====== Record set ======

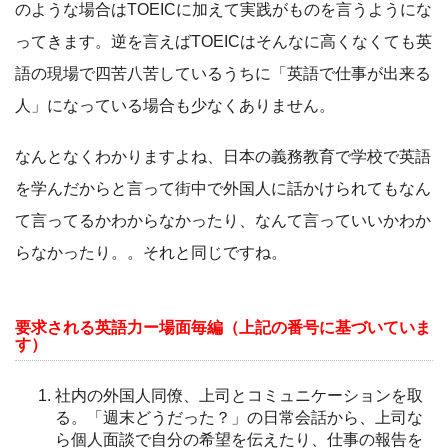
のような場合はTOEICに加えて実践がものを言うようにな
ってきます。逆を言えばTOEICはそんなに高くなくても英
語の現場で四苦八苦しているうちに「英語で仕事が出来る
人」になっている場合も少なくありません。
なんとなくわかりますよね、日本の義務教育で学校で英語
を学んだからと言って街中で外国人に話かけられてもなん
て言ってるかわからなかったり、なんて言っていいかわか
らなかったり。。それと同じですね。
要求される英語力ー場面毎編（上記の番号に基づいていま
す）
社内の外国人同僚、上司とコミュニケーションを取
る。「週末どうだった？」の日常会話から、上司な
ら個人面談で自分の希望を伝えたり、仕事の報告を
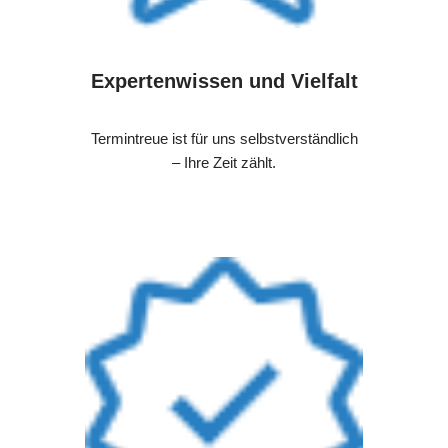
Expertenwissen und Vielfalt
Termintreue ist für uns selbstverständlich
– Ihre Zeit zählt.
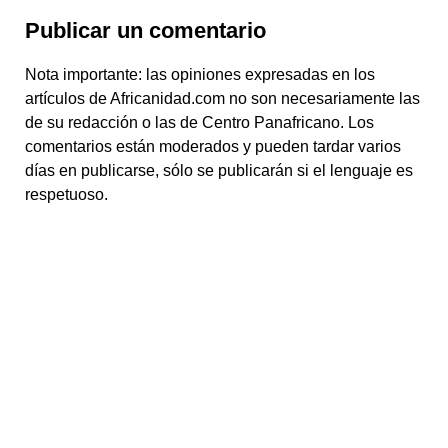
Publicar un comentario
Nota importante: las opiniones expresadas en los
artículos de Africanidad.com no son necesariamente las
de su redacción o las de Centro Panafricano. Los
comentarios están moderados y pueden tardar varios
días en publicarse, sólo se publicarán si el lenguaje es
respetuoso.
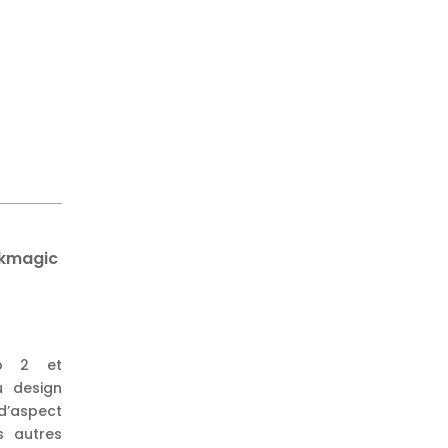
ckmagic
io 2 et
u design
d’aspect
es autres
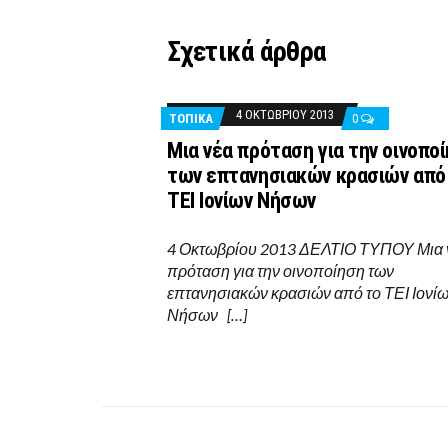
Σχετικά άρθρα
4 ΟΚΤΩΒΡΊΟΥ 2013
ΤΟΠΙΚΑ
0
Μια νέα πρόταση για την οινοπο
των επτανησιακών κρασιών από
ΤΕΙ Ιονίων Νήσων
4 Οκτωβρίου 2013 ΔΕΛΤΙΟ ΤΥΠΟΥ Μια 
πρόταση για την οινοποίηση των
επτανησιακών κρασιών από το ΤΕΙ Ιονί
Νήσων […]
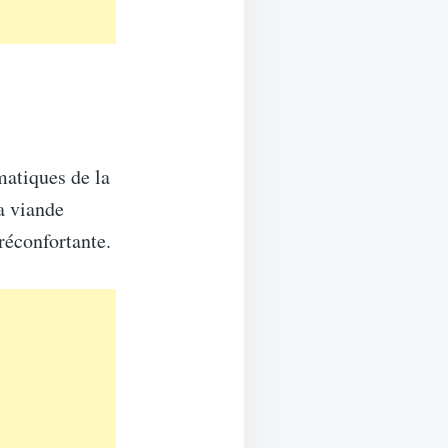
matiques de la
a viande
réconfortante.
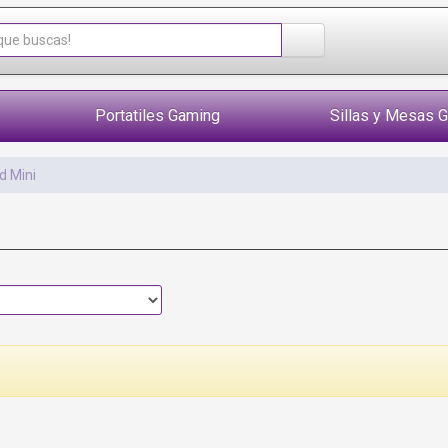
Portatiles Gaming
Sillas y Mesas 
d Mini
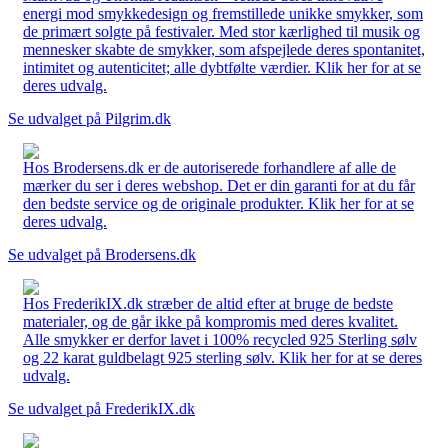
energi mod smykkedesign og fremstillede unikke smykker, som
de primært solgte på festivaler. Med stor kærlighed til musik og
mennesker skabte de smykker, som afspejlede deres spontanitet,
intimitet og autenticitet; alle dybtfølte værdier. Klik her for at se
deres udvalg.
Se udvalget på Pilgrim.dk
Hos Brodersens.dk er de autoriserede forhandlere af alle de
mærker du ser i deres webshop. Det er din garanti for at du får
den bedste service og de originale produkter. Klik her for at se
deres udvalg.
Se udvalget på Brodersens.dk
Hos FrederikIX.dk stræber de altid efter at bruge de bedste
materialer, og de går ikke på kompromis med deres kvalitet.
Alle smykker er derfor lavet i 100% recycled 925 Sterling sølv
og 22 karat guldbelagt 925 sterling sølv. Klik her for at se deres
udvalg.
Se udvalget på FrederikIX.dk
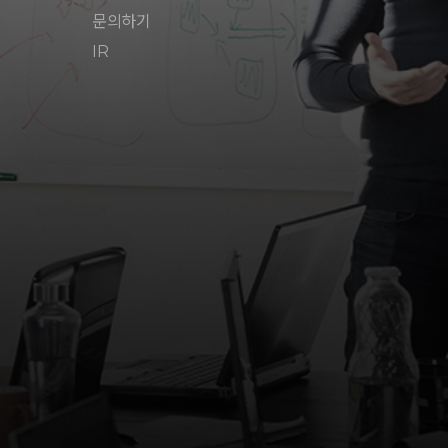
문의하기
IR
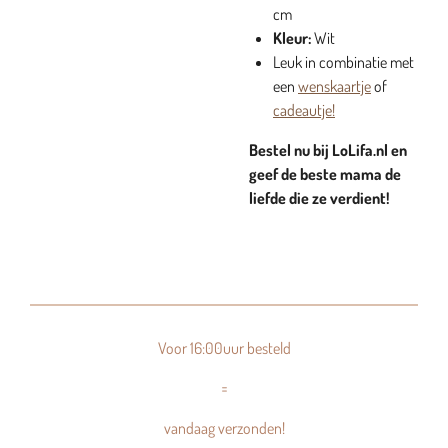
cm
Kleur:
Wit
Leuk in combinatie met
een
wenskaartje
of
cadeautje!
Bestel nu bij LoLifa.nl en
geef de beste mama de
liefde die ze verdient!
Voor 16:00uur besteld
=
vandaag verzonden!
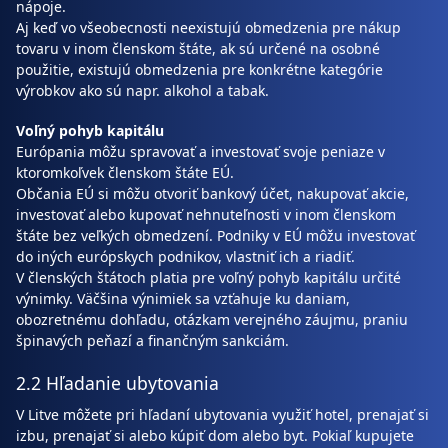
nápoje.
Aj keď vo všeobecnosti neexistujú obmedzenia pre nákup
tovaru v inom členskom štáte, ak sú určené na osobné
použitie, existujú obmedzenia pre konkrétne kategórie
výrobkov ako sú napr. alkohol a tabak.
Voľný pohyb kapitálu
Európania môžu spravovať a investovať svoje peniaze v
ktoromkoľvek členskom štáte EÚ.
Občania EÚ si môžu otvoriť bankový účet, nakupovať akcie,
investovať alebo kupovať nehnuteľnosti v inom členskom
štáte bez veľkých obmedzení. Podniky v EÚ môžu investovať
do iných európskych podnikov, vlastniť ich a riadiť.
V členských štátoch platia pre voľný pohyb kapitálu určité
výnimky. Väčšina výnimiek sa vzťahuje ku daniam,
obozretnému dohľadu, otázkam verejného záujmu, praniu
špinavých peňazí a finančným sankciám.
2.2 Hľadanie ubytovania
V Litve môžete pri hľadaní ubytovania využiť hotel, prenajať si
izbu, prenajať si alebo kúpiť dom alebo byt. Pokiaľ kupujete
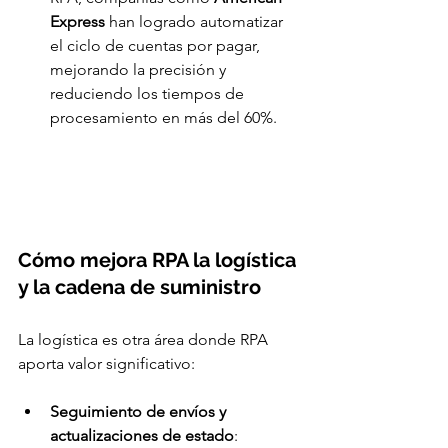
Express
 han logrado automatizar 
el ciclo de cuentas por pagar, 
mejorando la precisión y 
reduciendo los tiempos de 
procesamiento en más del 60%.
Cómo mejora RPA la logística 
y la cadena de suministro
La logística es otra área donde RPA 
aporta valor significativo:
Seguimiento de envíos y 
actualizaciones de estado
: 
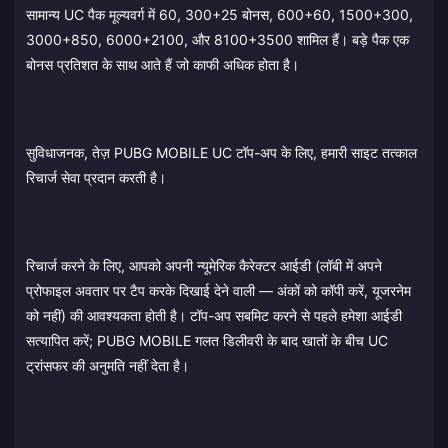
सामान्य UC पैक मूल्यवर्ग में 60, 300+25 बोनस, 600+60, 1500+300,
3000+850, 6000+2100, और 8100+3500 शामिल हैं। बड़े पैक एक
बोनस प्रतिशत के साथ आते हैं जो काफी अधिक होता है।
सुविधाजनक, तेज़ PUBG MOBILE UC टॉप-अप के लिए, हमारी साइट तत्काल
रिचार्ज सेवा प्रदान करती है।
रिचार्ज करने के लिए, आपको अपनी न्यूमेरिक कैरेक्टर आईडी (लॉबी में अपने
प्रोफाइल अवतार पर टैप करके दिखाई देने वाली — अंकों को कॉपी करें, यूजरनेम
को नहीं) की आवश्यकता होती है। टॉप-अप सबमिट करने से पहले हमेशा आईडी
सत्यापित करें; PUBG MOBILE गलत डिलीवरी के बाद खातों के बीच UC
ट्रांसफर की अनुमति नहीं देता है।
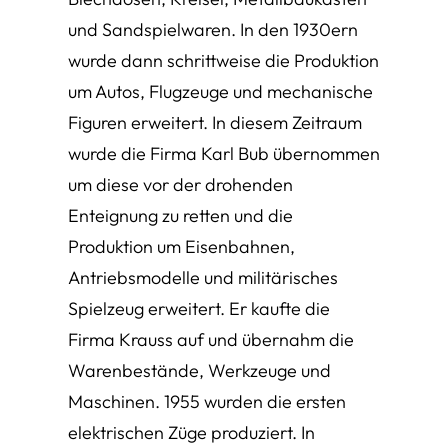
und Sandspielwaren. In den 1930ern
wurde dann schrittweise die Produktion
um Autos, Flugzeuge und mechanische
Figuren erweitert. In diesem Zeitraum
wurde die Firma Karl Bub übernommen
um diese vor der drohenden
Enteignung zu retten und die
Produktion um Eisenbahnen,
Antriebsmodelle und militärisches
Spielzeug erweitert. Er kaufte die
Firma Krauss auf und übernahm die
Warenbestände, Werkzeuge und
Maschinen. 1955 wurden die ersten
elektrischen Züge produziert. In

======

**Exercise details**: Lay out every text line from all the entries above as a Markdown table with two columns, No. for the row number and Text for the line, skipping blank lines. Leave the pictures out of the table.

**Solution for this exercise**:
| No. | Text |
|---|---|
| 1 | のような場合はTOEICに加えて実践がものを言うようにな |
| 2 | ってきます。逆を言えばTOEICはそんなに高くなくても英 |
| 3 | 語の現場で四苦八苦しているうちに「英語で仕事が出来る |
| 4 | 人」になっている場合も少なくありません。 |
| 5 | なんとなくわかりますよね、日本の義務教育で学校で英語 |
| 6 | を学んだからと言って街中で外国人に話かけられてもなん |
| 7 | て言ってるかわからなかったり、なんて言っていいかわか |
| 8 | らなかったり。。それと同じですね。 |
| 9 | 要求される英語力ー場面毎編（上記の番号に基づいていま |
| 10 | す） |
| 11 | 社内の外国人同僚、上司とコミュニケーションを取 |
| 12 | る。「週末どうだった？」の日常会話から、上司な |
| 13 | ら個人面談で自分の希望を伝えたり、仕事の報告を |
| 14 | Expertenwissen und Vielfalt |
| 15 | Termintreue ist für uns selbstverständlich |
| 16 | – Ihre Zeit zählt. |
| 17 | Publicar un comentario |
| 18 | Nota importante: las opiniones expresadas en los |
| 19 | artículos de Africanidad.com no son necesariamente las |
| 20 | de su redacción o las de Centro Panafricano. Los |
| 21 | comentarios están moderados y pueden tardar varios |
| 22 | días en publicarse, sólo se publicarán si el lenguaje es |
| 23 | respetuoso. |
| 24 | ckmagic |
| 25 | io 2 et |
| 26 | u design |
| 27 | d’aspect |
| 28 | es autres |
| 29 | Σχετικά άρθρα |
| 30 | 4 ΟΚΤΩΒΡΊΟΥ 2013 |
| 31 | ΤΟΠΙΚΑ |
| 32 | 0 |
| 33 | Μια νέα πρόταση για την οινοπο |
| 34 | των επτανησιακών κρασιών από |
| 35 | ΤΕΙ Ιονίων Νήσων |
| 36 | 4 Οκτωβρίου 2013 ΔΕΛΤΙΟ ΤΥΠΟΥ Μια  |
| 37 | πρόταση για την οινοποίηση των |
| 38 | επτανησιακών κρασιών από το ΤΕΙ Ιονί |
| 39 | Νήσων […] |
| 40 | matiques de la |
| 41 | a viande |
| 42 | réconfortante. |
| 43 | Portatiles Gaming |
| 44 | Sillas y Mesas  |
| 45 | d Mini |
| 46 | energi mod smykkedesign og fremstillede unikke smykker, som |
| 47 | de primært solgte på festivaler. Med stor kærlighed til musik og |
| 48 | mennesker skabte de smykker, som afspejlede deres spontanitet, |
| 49 | intimitet og autenticitet; alle dybtfølte værdier. Klik her for at se |
| 50 | deres udvalg. |
| 51 | Se udvalget på Pilgrim.dk |
| 52 | Hos Brodersens.dk er de autoriserede forhandlere af alle de |
| 53 | mærker du ser i deres webshop. Det er din garanti for at du får |
| 54 | den bedste service og de originale produkter. Klik her for at se |
| 55 | deres udvalg. |
| 56 | Se udvalget på Brodersens.dk |
| 57 | Hos FrederikIX.dk stræber de altid efter at bruge de bedste |
| 58 | materialer, og de går ikke på kompromis med deres kvalitet. |
| 59 | Alle smykker er derfor lavet i 100% recycled 925 Sterling sølv |
| 60 | og 22 karat guldbelagt 925 sterling sølv. Klik her for at se deres |
| 61 | udvalg. |
| 62 | Se udvalget på FrederikIX.dk |
| 63 | 문의하기 |
| 64 | IR |
| 65 | cm |
| 66 | Kleur: |
| 67 | Wit |
| 68 | Leuk in combinatie met |
| 69 | een |
| 70 | wenskaartje |
| 71 | of |
| 72 | cadeautje! |
| 73 | Bestel nu bij LoLifa.nl en |
| 74 | geef de beste mama de |
| 75 | liefde die ze verdient! |
| 76 | Voor 16:00uur besteld |
| 77 | = |
| 78 | vandaag verzonden! |
| 79 | nápoje. |
| 80 | Aj keď vo všeobecnosti neexistujú obmedzenia pre nákup |
| 81 | tovaru v inom členskom štáte, ak sú určené na osobné |
| 82 | použitie, existujú obmedzenia pre konkrétne kategórie |
| 83 | výrobkov ako sú napr. alkohol a tabak. |
| 84 | Voľný pohyb kapitálu |
| 85 | Európania môžu spravovať a investovať svoje peniaze v |
| 86 | ktoromkoľvek členskom štáte EÚ. |
| 87 | Občania EÚ si môžu otvoriť bankový účet, nakupovať akcie, |
| 88 | investovať alebo kupovať nehnuteľnosti v inom členskom |
| 89 | štáte bez veľkých obmedzení. Podniky v EÚ môžu investovať |
| 90 | do iných európskych podnikov, vlastniť ich a riadiť. |
| 91 | V členských štátoch platia pre voľný pohyb kapitálu určité |
| 92 | výnimky. Väčšina výnimiek sa vzťahuje ku daniam, |
| 93 | obozretnému dohľadu, otázkam verejného záujmu, praniu |
| 94 | špinavých peňazí a finančným sankciám. |
| 95 | 2.2 Hľadanie ubytovania |
| 96 | V Litve môžete pri hľadaní ubytovania využiť hotel, prenajať si |
| 97 | izbu, prenajať si alebo kúpiť dom alebo byt. Pokiaľ kupujete |
| 98 | Express |
| 99 |  han logrado automatizar  |
| 100 | el ciclo de cuentas por pagar,  |
| 101 | mejorando la precisión y  |
| 102 | reduciendo los tiempos de  |
| 103 | procesamiento en más del 60%. |
| 104 | Cómo mejora RPA la logística  |
| 105 | y la cadena de suministro |
| 106 | La logística es otra área donde RPA  |
| 107 | aporta valor significativo: |
| 108 | Seguimiento de envíos y  |
| 109 | actualizaciones de estado |
| 110 | :  |
| 111 | सामान्य UC पैक मूल्यवर्ग में 60, 300+25 बोनस, 600+60, 1500+300, |
| 112 | 3000+850, 6000+2100, और 8100+3500 शामिल हैं। बड़े पैक एक |
| 113 | बोनस प्रतिशत के साथ आते हैं जो काफी अधिक होता है। |
| 114 | सुविधाजनक, तेज़ PUBG MOBILE UC टॉप-अप के लिए, हमारी साइट तत्काल |
| 115 | रिचार्ज सेवा प्रदान करती है। |
| 116 | रिचार्ज करने के लिए, आपको अपनी न्यूमेरिक कैरेक्टर आईडी (लॉबी में अपने |
| 117 | प्रोफाइल अवतार पर टैप करके दिखाई देने वाली — अंकों को कॉपी करें, यूजरनेम |
| 118 | को नहीं) की आवश्यकता होती है। टॉप-अप सबमिट करने से पहले हमेशा आईडी |
| 119 | सत्यापित करें; PUBG MOBILE गलत डिलीवरी के बाद खातों के बीच UC |
| 120 | ट्रांसफर की अनुमति नहीं देता है। |
| 121 | und Sandspielwaren. In den 1930ern |
| 122 | wurde dann schrittweise die Produktion |
| 123 | um Autos, Flugzeuge und mechanische |
| 124 | Figuren erweitert. In diesem Zeitraum |
| 125 | wurde die Firma Karl Bub übernommen |
| 126 | um diese vor der drohenden |
| 127 | Enteignung zu retten und die |
| 128 | Produktion um Eisenbahnen, |
| 129 | Antriebsmodelle und militärisches |
| 130 | Spielzeug erweitert. Er kaufte die |
| 131 | Firma Krauss auf und übernahm die |
| 132 | Warenbestände, Werkzeuge und |
| 133 | Maschinen. 1955 wurden die ersten |
| 134 | elektrischen Züge produziert. In |